Xanax is a Central Nervous System (CNA) depressant known as benzodiazepine which is commonly prescribed by physicians to treat panic attacks, nervousness, and tension. Xanax, also known as alprazolam and considered to be a Schedule IV controlled substance under the Controlled Substance Act (CSA).
Xanax has been used as a tranquilizer since the 1960s with strong opposition to the use of benzodiazepines in the 1970s. Today with approximately three million Americans (1.6% of the adult population) have used benzodiazepine on a daily basis for at least 12 months.
According to the United States Department of Justice Drug Enforcement Agency (DEA) and under the CSA all controlled substances are rated on a five-schedule system. Schedule V, is the lowest for the potential for abuse or dependency and I, is the highest. Xanax is a Schedule IV. All Schedule IV controlled substances have the following attributes:
- A low potential for abuse
- A currently accepted medical use in treatment in the United States
- If abused, may lead to limited physical dependence or psychological dependence
Although there are many benefits to taking Xanax and other Schedule IV drugs many patients are becoming addicted and therefore require an intervention and drug treatment program to overcome their addictions. The patient’s body can also build up a tolerance to the drug and require larger doses if taken for long periods of time. With these increases in Xanax use come physical and psychological dependencies. Xanax is not a drug you should quit cold turkey.
The Journal of Postgraduate Medicine stated that up to 25 percent of patients who stop taking their medication experienced withdrawal symptoms such as:
- Vivid dreams
The National Institute on Drug Abuse found during a two-year treatment outcome study that fifteen percent of heroin users also used benzodiazepines daily for more than one year and seventy-three percent used benzodiazepines more often than weekly. Studies also indicate that from five percent to as many as ninety percent of methadone users are also regular users of benzodiazepines.
With this information in mind the Xanax abuse treatment involves careful monitoring and counseling in an in-patient or outpatient treatment facility. The American Psychiatric Association’s (APA) report on benzodiazepines revealed that eleven to fifteen percent of the adult population has taken a benzodiazepine one or more times during the preceding year but only one to two percent have taken benzodiazepines daily for twelve months or longer.

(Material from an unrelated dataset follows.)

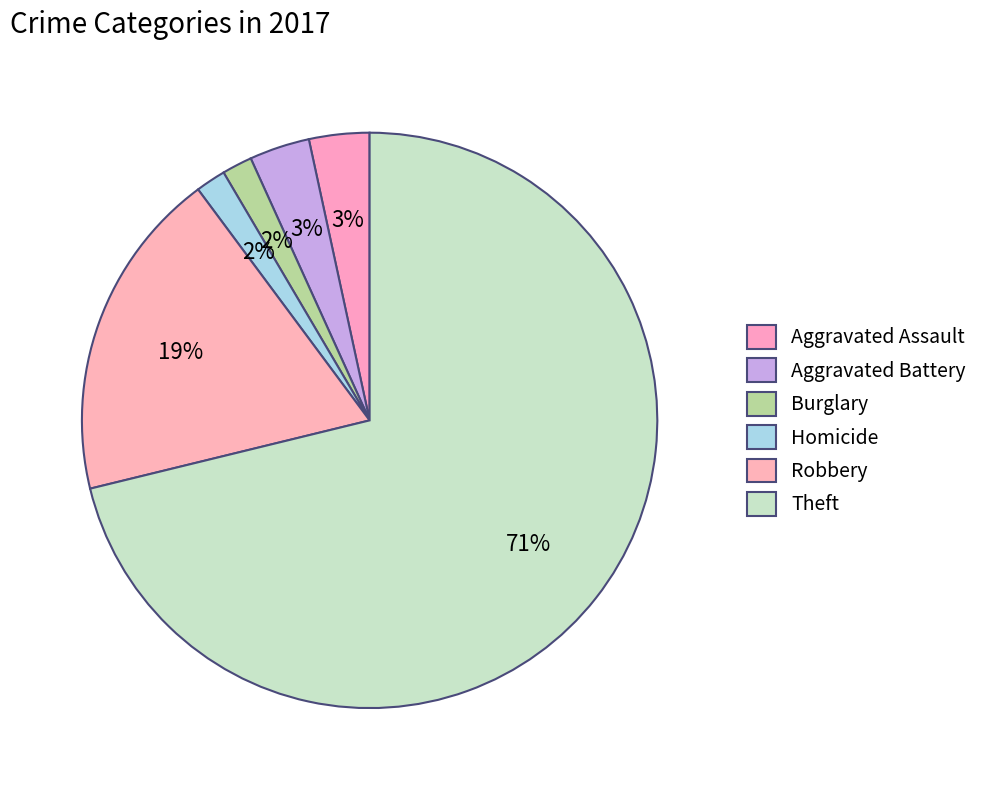

How many slices are in this pie chart?

6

In psychiatric treatment settings and in substance-abuse populations the prevalence of benzodiazepine use, abuse and dependence is substantially higher than that in the general population. Treatment encompasses a patient’s thought process, behavior, and helps them to cope with everyday life. Patients suffering from Xanax addiction should be tapered off gradually. There are basic outpatient plans available for discontinuation of the drug including:
- Gradual discontinuance over a six to 12 week schedule.
- Monitoring and helping the patient to feel in control of their dosage
- Supplying a helpline when the patient needs reassurance.
Other plans include:
- Inpatient Treatment Centers
- 12-step programs such as:
- Narcotics Anonymous
- Drug Treatment Exchanges such as:
Although these substitutes can be dangerous an inpatient setting where dosages can be monitored by physicians until the patient can reach a zero dose of the benzodiazepine is recommended.

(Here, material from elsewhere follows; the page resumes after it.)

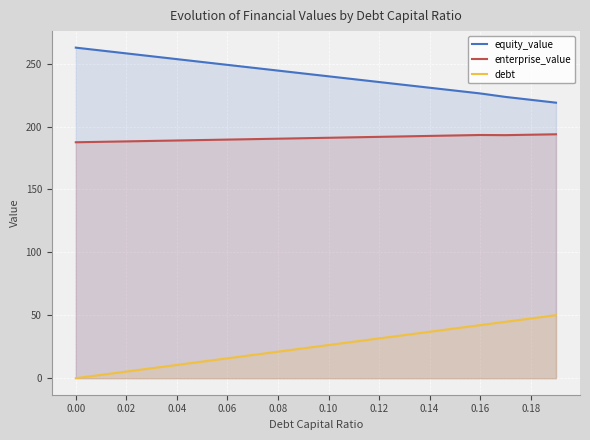

List the series in order of their overall mean, highest first.

equity_value, enterprise_value, debt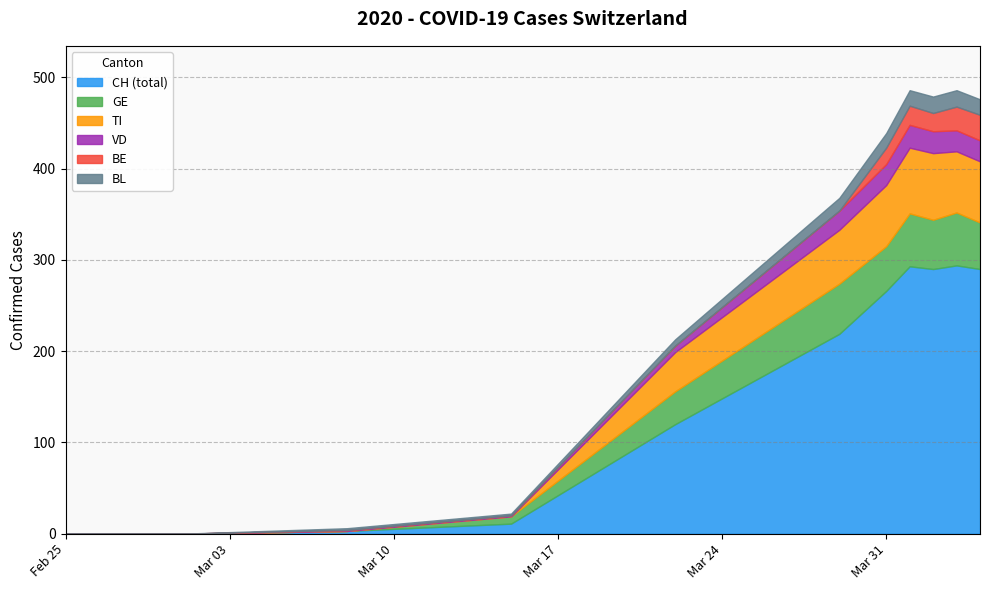

What are all the series names shown in the legend?

CH (total), GE, TI, VD, BE, BL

In conclusion Xanax and other benzodiazepines can be addictive drugs that are hard to discontinue however; they are also drugs of great benefit to patients who suffer from the following:
- Fear of open spaces (agoraphobia)
- Premenstrual syndrome
- Panic attacks
The patient and the physician should work together to regulate long-term usage monitoring side effects and any signs of abuse.
- DuPont, RL, Benzodiazepines: The Social Issues. Rockville, MD, Institute for Behavior and Health, 1986.
- DuPont, RL, Abuse of benzodiazepines – the problem and the solutions. A report of a Committee of the Institute for Behavior and Health, Inc. Am J Drug Alcohol Abuse 1988; 14 (suppl 1):1-69.
- Mellinger, GD, Balter MB, Prevalence and patterns of use of psychotherapeutic drugs: Results from a 1979 national survey of American adults, In Tognoni G, Bellantuono C, Lader, M (Eds): Epidemiological Impact of Psychotropic Drugs. Amsterdam, Elsevier, 1981, pp 117-135.
- The Controlled Substances Act: Chapter 1.
- Journal of Postgraduate Medicine
- Salzman, C, for Task Force on Benzodiazepine Dependency, American Psychiatric Association, Benzodiazepine dependence, toxicity, and abuse: a task force report of the American Psychiatric Association, Washington, D.C.: American Psychiatric Association, 1990.
- Ciraulo, DA, BF Sands and RI Shader. Critical review of liability for benzodiazepine abuse among alcoholics. Am J Psychiatry 1988; 145:1501-6.
- Busto, UE, MK Romach and EM Sellers. Multiple drug use and psychiatric comorbidity in patients admitted to the hospital with severe benzodiazepine dependence. J Clin Psychopharmacol 1996; 16:51-7.
- DuPont, RL, A Patient’s Gude to Getting Off a Benzodiazepine. Rockville, MD, DuPont Associates, 1989.